*** INPUT MATERIAL ***

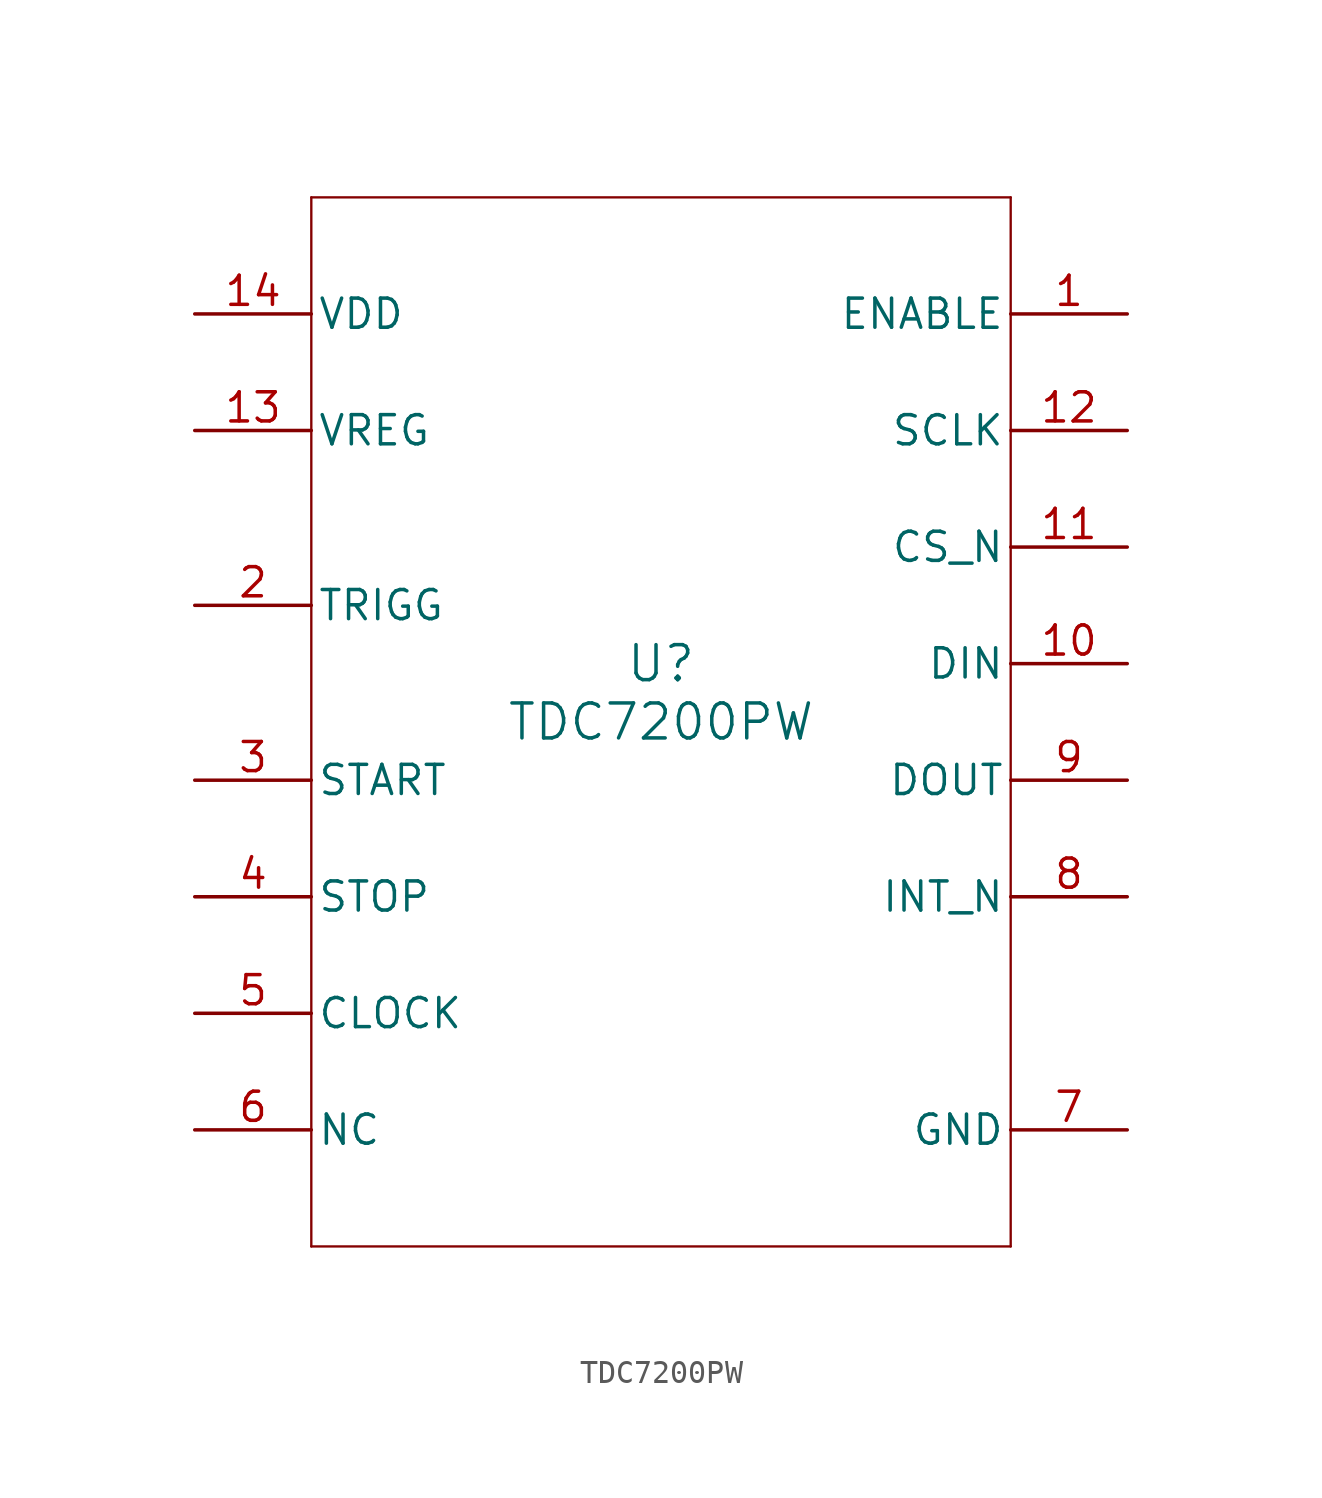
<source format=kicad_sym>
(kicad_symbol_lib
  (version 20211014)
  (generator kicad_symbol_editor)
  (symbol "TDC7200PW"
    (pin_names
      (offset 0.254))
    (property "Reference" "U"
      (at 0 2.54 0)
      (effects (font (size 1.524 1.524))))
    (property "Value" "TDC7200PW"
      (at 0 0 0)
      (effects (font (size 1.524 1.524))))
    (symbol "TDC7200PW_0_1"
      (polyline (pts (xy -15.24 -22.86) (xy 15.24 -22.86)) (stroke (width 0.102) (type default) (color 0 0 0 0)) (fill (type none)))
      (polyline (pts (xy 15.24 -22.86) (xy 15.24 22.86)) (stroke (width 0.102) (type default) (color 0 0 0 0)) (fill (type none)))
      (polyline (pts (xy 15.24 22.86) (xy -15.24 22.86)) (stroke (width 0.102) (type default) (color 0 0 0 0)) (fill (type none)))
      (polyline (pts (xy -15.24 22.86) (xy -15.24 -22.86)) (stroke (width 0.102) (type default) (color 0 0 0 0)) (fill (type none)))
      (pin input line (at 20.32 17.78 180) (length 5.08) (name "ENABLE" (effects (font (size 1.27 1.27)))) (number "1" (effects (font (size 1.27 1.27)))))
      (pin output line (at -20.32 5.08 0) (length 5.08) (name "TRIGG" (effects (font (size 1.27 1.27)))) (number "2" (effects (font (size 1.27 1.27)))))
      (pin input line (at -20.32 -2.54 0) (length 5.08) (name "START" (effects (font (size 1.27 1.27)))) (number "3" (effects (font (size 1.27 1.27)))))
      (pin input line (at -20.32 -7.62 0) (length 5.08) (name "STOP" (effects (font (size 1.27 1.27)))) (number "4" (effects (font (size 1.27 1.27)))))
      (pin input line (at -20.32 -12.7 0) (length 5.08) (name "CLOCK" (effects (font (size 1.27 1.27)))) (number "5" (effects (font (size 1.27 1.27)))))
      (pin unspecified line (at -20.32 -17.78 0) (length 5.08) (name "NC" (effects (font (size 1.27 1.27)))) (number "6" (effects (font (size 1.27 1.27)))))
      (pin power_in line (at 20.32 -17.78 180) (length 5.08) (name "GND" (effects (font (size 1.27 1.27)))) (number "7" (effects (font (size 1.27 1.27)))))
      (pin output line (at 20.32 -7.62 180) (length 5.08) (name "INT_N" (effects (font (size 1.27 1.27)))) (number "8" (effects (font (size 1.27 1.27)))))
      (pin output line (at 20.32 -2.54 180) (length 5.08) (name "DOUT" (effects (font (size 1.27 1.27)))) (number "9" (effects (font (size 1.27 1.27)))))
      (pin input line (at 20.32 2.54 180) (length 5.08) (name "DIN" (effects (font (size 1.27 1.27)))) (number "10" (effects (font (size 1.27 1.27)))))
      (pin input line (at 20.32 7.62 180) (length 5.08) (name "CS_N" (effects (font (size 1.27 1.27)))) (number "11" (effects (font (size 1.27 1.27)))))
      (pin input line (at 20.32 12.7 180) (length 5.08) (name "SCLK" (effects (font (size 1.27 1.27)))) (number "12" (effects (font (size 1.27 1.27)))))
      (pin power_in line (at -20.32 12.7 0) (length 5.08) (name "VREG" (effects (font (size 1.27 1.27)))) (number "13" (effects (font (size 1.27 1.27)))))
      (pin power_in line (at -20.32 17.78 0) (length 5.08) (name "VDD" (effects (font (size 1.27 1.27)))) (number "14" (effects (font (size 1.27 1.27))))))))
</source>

*** End of INPUT MATERIAL ***

#### EXERCISE
Look above for the line holding "(polyline (pts (xy -15.24 -22.86)", then set down exactly that line and every line after it up to and including the line holding "(polyline (pts (xy 15.24 22.86)", with nothing else.

#### ANSWER BOX
      (polyline (pts (xy -15.24 -22.86) (xy 15.24 -22.86)) (stroke (width 0.102) (type default) (color 0 0 0 0)) (fill (type none)))
      (polyline (pts (xy 15.24 -22.86) (xy 15.24 22.86)) (stroke (width 0.102) (type default) (color 0 0 0 0)) (fill (type none)))
      (polyline (pts (xy 15.24 22.86) (xy -15.24 22.86)) (stroke (width 0.102) (type default) (color 0 0 0 0)) (fill (type none)))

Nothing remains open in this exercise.